# Hitachi M12V2 plunge lock problem to avoid



## AlanWS (May 2, 2007)

I have a Hitachi M12V2 (the powerful, ugly, inexpensive one) with the plunge springs removed for router table use. To avoid problems, if you remove the base, make sure to remove the lock lever first.

I recently took the base off to cut out the "ears" that prevented raising and lowering a panel raising bit, though they interfered less than the M12V ones did. (Cutting off the M12V ears is shown and explained on the woodshopdemos.com site.) I cleaned the base carefully before reassembly to avoid getting any metal filings into the router itself. I noticed a rattle as I inverted it, of something loose inside. The plunge lock lever no longer functioned. 

Here's what happened. The lock lever works by having a bolt (with left hand threads) push a little brass cylinder (#60 Lock Piece on the parts list) against one of the plunge rods.
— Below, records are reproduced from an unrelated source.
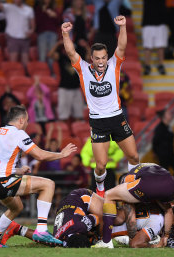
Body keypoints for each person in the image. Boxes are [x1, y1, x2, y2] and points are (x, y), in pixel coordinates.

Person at [62, 15, 139, 197]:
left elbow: (121, 46)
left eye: (104, 57)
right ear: (92, 58)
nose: (102, 62)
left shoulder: (114, 65)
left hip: (117, 117)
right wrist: (66, 34)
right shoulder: (83, 69)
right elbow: (71, 53)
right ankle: (100, 188)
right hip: (98, 122)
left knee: (134, 157)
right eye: (97, 58)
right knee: (101, 165)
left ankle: (133, 187)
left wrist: (123, 26)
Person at [0, 105, 77, 247]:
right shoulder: (18, 133)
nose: (27, 124)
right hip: (3, 180)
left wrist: (18, 170)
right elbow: (39, 155)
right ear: (20, 120)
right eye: (27, 120)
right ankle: (42, 229)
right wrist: (61, 154)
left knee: (16, 207)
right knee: (48, 184)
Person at [93, 163, 174, 249]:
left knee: (109, 195)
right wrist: (165, 236)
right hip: (169, 184)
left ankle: (106, 241)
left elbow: (130, 213)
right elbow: (168, 210)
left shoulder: (129, 179)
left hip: (147, 189)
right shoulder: (163, 208)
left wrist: (132, 237)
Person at [0, 188, 104, 248]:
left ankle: (17, 228)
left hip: (76, 199)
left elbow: (96, 218)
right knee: (106, 218)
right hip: (72, 204)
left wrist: (94, 235)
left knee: (107, 216)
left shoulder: (80, 227)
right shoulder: (59, 240)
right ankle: (17, 229)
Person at [48, 40, 85, 122]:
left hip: (76, 89)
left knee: (78, 115)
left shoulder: (78, 59)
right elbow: (50, 55)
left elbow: (90, 57)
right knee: (63, 116)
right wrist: (57, 44)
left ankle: (78, 132)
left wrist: (86, 46)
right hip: (64, 89)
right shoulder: (61, 57)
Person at [0, 0, 35, 66]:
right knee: (13, 61)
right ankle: (13, 75)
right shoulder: (8, 7)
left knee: (26, 62)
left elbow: (33, 25)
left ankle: (25, 75)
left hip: (25, 38)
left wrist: (31, 31)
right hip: (12, 37)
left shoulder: (29, 9)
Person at [152, 109, 174, 186]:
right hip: (163, 155)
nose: (170, 114)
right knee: (164, 174)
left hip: (171, 153)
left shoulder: (168, 126)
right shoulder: (159, 129)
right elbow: (155, 141)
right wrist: (155, 152)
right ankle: (167, 189)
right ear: (164, 117)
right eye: (168, 113)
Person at [141, 0, 168, 75]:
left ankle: (161, 65)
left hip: (161, 22)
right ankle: (147, 66)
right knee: (147, 46)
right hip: (148, 22)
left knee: (160, 46)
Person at [34, 0, 61, 70]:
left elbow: (59, 22)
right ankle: (42, 72)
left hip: (53, 34)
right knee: (42, 54)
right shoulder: (38, 9)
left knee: (51, 54)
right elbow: (37, 22)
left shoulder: (54, 9)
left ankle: (52, 73)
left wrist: (54, 15)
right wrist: (43, 12)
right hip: (42, 33)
If you remove the base with the plunge rods, the little brass cylinder falls inside the router, and is a pain to get back out. 

All you need to do to prevent this is to unscrew the screw holding on the lock lever, pull off the lever, and turn (clockwise) out the bolt. Tip the router to get out the little brass cylinder. Now you can safely remove the base and plunge rods without causing a big headache.


----------



## allthunbs (Jun 22, 2008)

Hi Alan:

THe M12V was built the same way. I take out the columns and let the cylinder fall out. I turn the router on its' side and insert the cylinder with a pair of tweezers before putting in the columns. Just an alternative method if someone needs it.


----------